Ocoya is an unincorporated community in Central Illinois, located in southern Livingston County.

== History ==
Ocoya began as a hamlet containing only a station on the Chicago & Alton Railroad (Now Union Pacific) in 1854. Duff and Cowan, from Pontiac platted it. Its post office opened in 1860 (now closed). The land was purchased by Charles Roadnight, then General Freight Agent of the Chicago, Alton & St. Louis Railroad, who soon after erected a small warehouse and depot. Part of the warehouse was used as a store, Alexander Martin generally attending to the business of Agent, Postmaster and storekeeper. April 30, 1870, Ocoya was officially surveyed and platted. In 1871, the first grain elevator was built and the Baptist church a year later. Overshadowed by Chenoa and Pontiac, it remained tiny. At one point, it contained two stores, a gas station, a church and school. It still has a grain elevator owned by Prairie Central Co-op and a few scattered homes and around 30 residents.

=== Elevator ===
As mentioned above, the most notable structure remaining in Ocoya is the grain elevator. The original wood and metal structure was removed many years ago. Later three, 30 foot diameter and one custom cement bins were built in the 1950s. The old wooden elevator was replaced by four, 40 foot diameter bins were built to the north. Between 2009 and 2015, the southern section of the elevator lost a metal grain bin after it burst open.

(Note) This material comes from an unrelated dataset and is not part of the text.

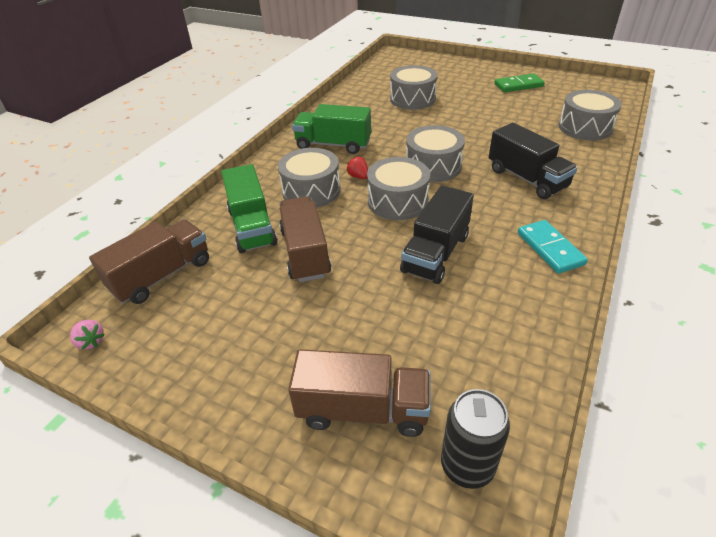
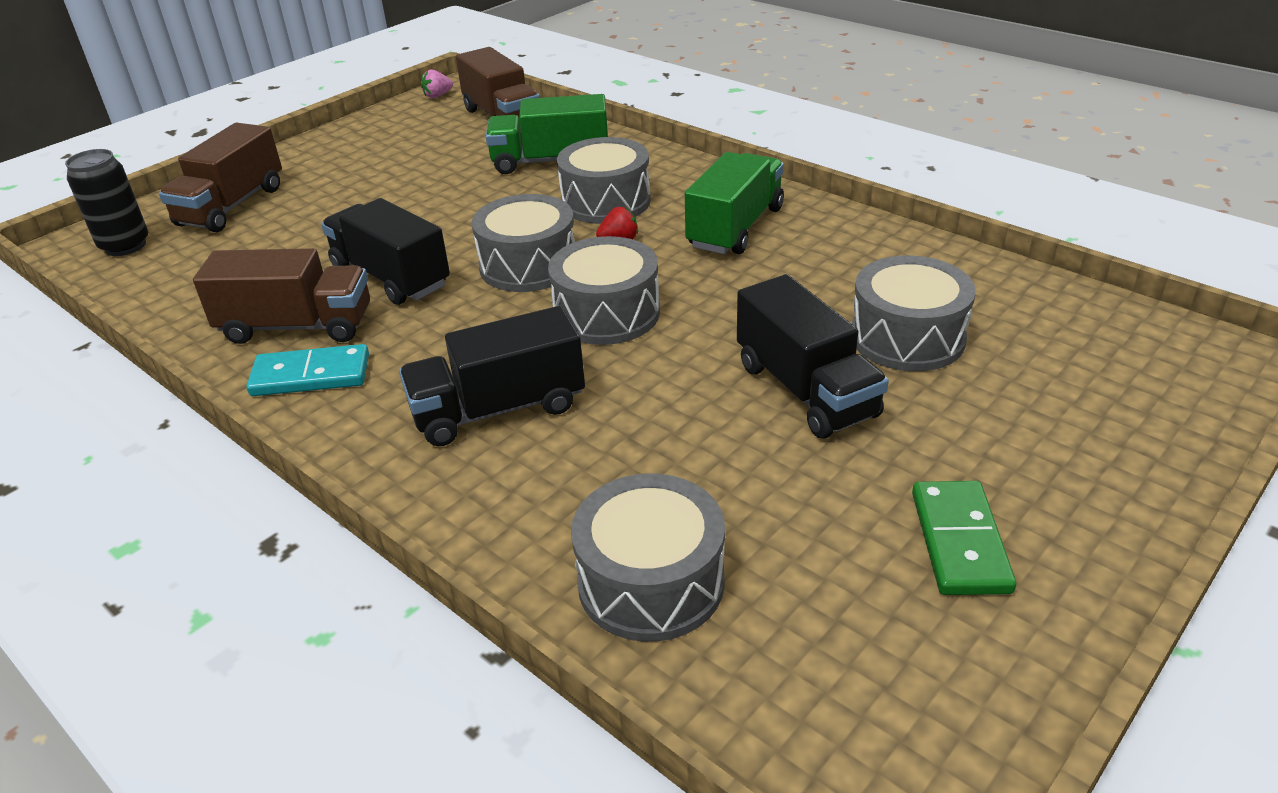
camera: 105 degrees right, 5 degrees down
(305, 252) = (472, 191): brown truck -> brown truck (297, 326)
(460, 114) = (805, 390): none -> black truck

Later on, but within the same range, the north grain site had a new grain leg installed.

== Location ==
Ocoya is located in Eppards Point Township, at an elevation of 673 ft. Historic Route 66 runs parallel to the community's border. The community is served by the Pontiac post office.

== Climate ==

The weather in Ocoya is humid continental. The average temperatures during the summer are a high of 85 F and a low of 63 F. The average temperatures during the winter are a high of 30 F and a low of 17 F. Annual rainfall is approximately 38 in, and there are an average of 194 sunny days per year. Snowfall is 26 in per year.